(Dataset records)

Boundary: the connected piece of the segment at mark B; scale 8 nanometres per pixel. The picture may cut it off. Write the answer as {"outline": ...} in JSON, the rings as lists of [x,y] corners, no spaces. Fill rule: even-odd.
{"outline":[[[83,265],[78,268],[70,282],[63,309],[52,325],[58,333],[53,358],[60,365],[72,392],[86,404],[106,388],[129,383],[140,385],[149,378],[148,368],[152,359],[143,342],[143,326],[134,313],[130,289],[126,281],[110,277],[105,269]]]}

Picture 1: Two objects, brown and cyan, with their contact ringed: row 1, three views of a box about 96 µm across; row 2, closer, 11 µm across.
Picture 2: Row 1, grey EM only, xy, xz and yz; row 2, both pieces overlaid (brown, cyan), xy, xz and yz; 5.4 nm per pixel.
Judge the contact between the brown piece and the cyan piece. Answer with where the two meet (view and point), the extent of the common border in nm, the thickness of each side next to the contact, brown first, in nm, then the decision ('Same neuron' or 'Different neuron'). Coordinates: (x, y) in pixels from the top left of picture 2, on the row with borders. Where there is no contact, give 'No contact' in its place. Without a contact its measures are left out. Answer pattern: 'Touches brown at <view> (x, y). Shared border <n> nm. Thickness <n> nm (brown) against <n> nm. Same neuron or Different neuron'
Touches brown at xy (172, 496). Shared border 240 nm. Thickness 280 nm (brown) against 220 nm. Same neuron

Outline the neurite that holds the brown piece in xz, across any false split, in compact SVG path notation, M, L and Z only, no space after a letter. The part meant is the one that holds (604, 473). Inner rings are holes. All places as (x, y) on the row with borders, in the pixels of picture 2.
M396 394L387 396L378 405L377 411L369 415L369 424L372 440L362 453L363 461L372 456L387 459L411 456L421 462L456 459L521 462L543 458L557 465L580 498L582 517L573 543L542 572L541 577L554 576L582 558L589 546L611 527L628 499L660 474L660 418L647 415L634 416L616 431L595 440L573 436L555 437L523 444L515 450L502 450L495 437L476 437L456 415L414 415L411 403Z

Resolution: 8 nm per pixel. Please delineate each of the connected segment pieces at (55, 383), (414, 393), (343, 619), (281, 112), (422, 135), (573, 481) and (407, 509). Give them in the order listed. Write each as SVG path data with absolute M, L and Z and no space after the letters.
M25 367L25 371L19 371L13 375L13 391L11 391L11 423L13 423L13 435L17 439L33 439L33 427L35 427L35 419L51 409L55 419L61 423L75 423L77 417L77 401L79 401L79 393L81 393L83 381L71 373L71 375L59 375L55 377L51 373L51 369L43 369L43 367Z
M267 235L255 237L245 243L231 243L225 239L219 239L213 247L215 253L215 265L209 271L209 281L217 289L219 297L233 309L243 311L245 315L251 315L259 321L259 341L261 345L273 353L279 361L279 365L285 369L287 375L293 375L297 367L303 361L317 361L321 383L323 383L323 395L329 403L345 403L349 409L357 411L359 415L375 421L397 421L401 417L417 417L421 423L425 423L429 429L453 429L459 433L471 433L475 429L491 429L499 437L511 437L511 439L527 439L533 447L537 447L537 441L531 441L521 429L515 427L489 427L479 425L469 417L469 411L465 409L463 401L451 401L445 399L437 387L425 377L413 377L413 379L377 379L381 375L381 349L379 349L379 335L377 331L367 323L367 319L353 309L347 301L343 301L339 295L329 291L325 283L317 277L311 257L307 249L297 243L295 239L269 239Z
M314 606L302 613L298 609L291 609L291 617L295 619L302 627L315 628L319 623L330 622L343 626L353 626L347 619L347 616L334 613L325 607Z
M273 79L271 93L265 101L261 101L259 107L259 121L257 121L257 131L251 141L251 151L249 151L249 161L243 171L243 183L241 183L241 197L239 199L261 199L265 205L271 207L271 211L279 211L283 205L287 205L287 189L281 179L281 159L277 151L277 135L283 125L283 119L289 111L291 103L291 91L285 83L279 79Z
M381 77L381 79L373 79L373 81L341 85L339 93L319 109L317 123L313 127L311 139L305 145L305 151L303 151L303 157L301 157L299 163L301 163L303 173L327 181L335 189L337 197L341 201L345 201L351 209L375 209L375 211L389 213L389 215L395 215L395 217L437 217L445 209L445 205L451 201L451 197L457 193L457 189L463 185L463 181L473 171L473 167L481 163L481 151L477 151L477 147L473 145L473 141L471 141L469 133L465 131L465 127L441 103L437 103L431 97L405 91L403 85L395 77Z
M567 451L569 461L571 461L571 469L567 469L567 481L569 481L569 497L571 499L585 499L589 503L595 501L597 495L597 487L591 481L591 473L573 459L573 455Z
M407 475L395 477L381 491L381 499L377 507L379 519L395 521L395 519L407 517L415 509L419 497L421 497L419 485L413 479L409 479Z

▸ WHAT TO WORK ON: Write the data out again in full and exactly.

▸ ANSWER AREA:
Boundary: the connected piece of the segment at mark B; scale 8 nanometres per pixel. The picture may cut it off. Write the answer as {"outline": ...} in JSON, the rings as lists of [x,y] corners, no spaces. Fill rule: even-odd.
{"outline":[[[83,265],[78,268],[70,282],[63,309],[52,325],[58,333],[53,358],[60,365],[72,392],[86,404],[106,388],[129,383],[140,385],[149,378],[148,368],[152,359],[143,342],[143,326],[134,313],[130,289],[126,281],[110,277],[105,269]]]}

Picture 1: Two objects, brown and cyan, with their contact ringed: row 1, three views of a box about 96 µm across; row 2, closer, 11 µm across.
Picture 2: Row 1, grey EM only, xy, xz and yz; row 2, both pieces overlaid (brown, cyan), xy, xz and yz; 5.4 nm per pixel.
Judge the contact between the brown piece and the cyan piece. Answer with where the two meet (view and point), the extent of the common border in nm, the thickness of each side next to the contact, brown first, in nm, then the decision ('Same neuron' or 'Different neuron'). Coordinates: (x, y) in pixels from the top left of picture 2, on the row with borders. Where there is no contact, give 'No contact' in its place. Without a contact its measures are left out. Answer pattern: 'Touches brown at <view> (x, y). Shared border <n> nm. Thickness <n> nm (brown) against <n> nm. Same neuron or Different neuron'
Touches brown at xy (172, 496). Shared border 240 nm. Thickness 280 nm (brown) against 220 nm. Same neuron

Outline the neurite that holds the brown piece in xz, across any false split, in compact SVG path notation, M, L and Z only, no space after a letter. The part meant is the one that holds (604, 473). Inner rings are holes. All places as (x, y) on the row with borders, in the pixels of picture 2.
M396 394L387 396L378 405L377 411L369 415L369 424L372 440L362 453L363 461L372 456L387 459L411 456L421 462L456 459L521 462L543 458L557 465L580 498L582 517L573 543L542 572L541 577L554 576L582 558L589 546L611 527L628 499L660 474L660 418L647 415L634 416L616 431L595 440L573 436L555 437L523 444L515 450L502 450L495 437L476 437L456 415L414 415L411 403Z

Resolution: 8 nm per pixel. Please delineate each of the connected segment pieces at (55, 383), (414, 393), (343, 619), (281, 112), (422, 135), (573, 481) and (407, 509). Give them in the order listed. Write each as SVG path data with absolute M, L and Z and no space after the letters.
M25 367L25 371L19 371L13 375L13 391L11 391L11 423L13 423L13 435L17 439L33 439L33 427L35 427L35 419L51 409L55 419L61 423L75 423L77 417L77 401L79 401L79 393L81 393L83 381L71 373L71 375L59 375L55 377L51 373L51 369L43 369L43 367Z
M267 235L255 237L245 243L231 243L225 239L219 239L213 247L215 253L215 265L209 271L209 281L217 289L219 297L233 309L243 311L245 315L251 315L259 321L259 341L261 345L273 353L279 361L279 365L285 369L287 375L293 375L297 367L303 361L317 361L321 383L323 383L323 395L329 403L345 403L349 409L357 411L359 415L375 421L397 421L401 417L417 417L421 423L425 423L429 429L453 429L459 433L471 433L475 429L491 429L499 437L511 437L511 439L527 439L533 447L537 447L537 441L531 441L521 429L515 427L489 427L479 425L469 417L469 411L465 409L463 401L451 401L445 399L437 387L425 377L413 377L413 379L377 379L381 375L381 349L379 349L379 335L377 331L367 323L367 319L353 309L347 301L343 301L339 295L329 291L325 283L317 277L311 257L307 249L297 243L295 239L269 239Z
M314 606L302 613L298 609L291 609L291 617L295 619L302 627L315 628L319 623L330 622L343 626L353 626L347 619L347 616L334 613L325 607Z
M273 79L271 93L265 101L261 101L259 107L259 121L257 121L257 131L251 141L251 151L249 151L249 161L243 171L243 183L241 183L241 197L239 199L261 199L265 205L271 207L271 211L279 211L283 205L287 205L287 189L281 179L281 159L277 151L277 135L283 125L283 119L289 111L291 103L291 91L285 83L279 79Z
M381 77L381 79L373 79L373 81L341 85L339 93L319 109L317 123L313 127L311 139L305 145L305 151L303 151L303 157L301 157L299 163L301 163L303 173L327 181L335 189L337 197L341 201L345 201L351 209L375 209L375 211L389 213L389 215L395 215L395 217L437 217L445 209L445 205L451 201L451 197L457 193L457 189L463 185L463 181L473 171L473 167L481 163L481 151L477 151L477 147L473 145L473 141L471 141L469 133L465 131L465 127L441 103L437 103L431 97L405 91L403 85L395 77Z
M567 451L569 461L571 461L571 469L567 469L567 481L569 481L569 497L571 499L585 499L589 503L595 501L597 495L597 487L591 481L591 473L573 459L573 455Z
M407 475L395 477L381 491L381 499L377 507L379 519L395 521L395 519L407 517L415 509L419 497L421 497L419 485L413 479L409 479Z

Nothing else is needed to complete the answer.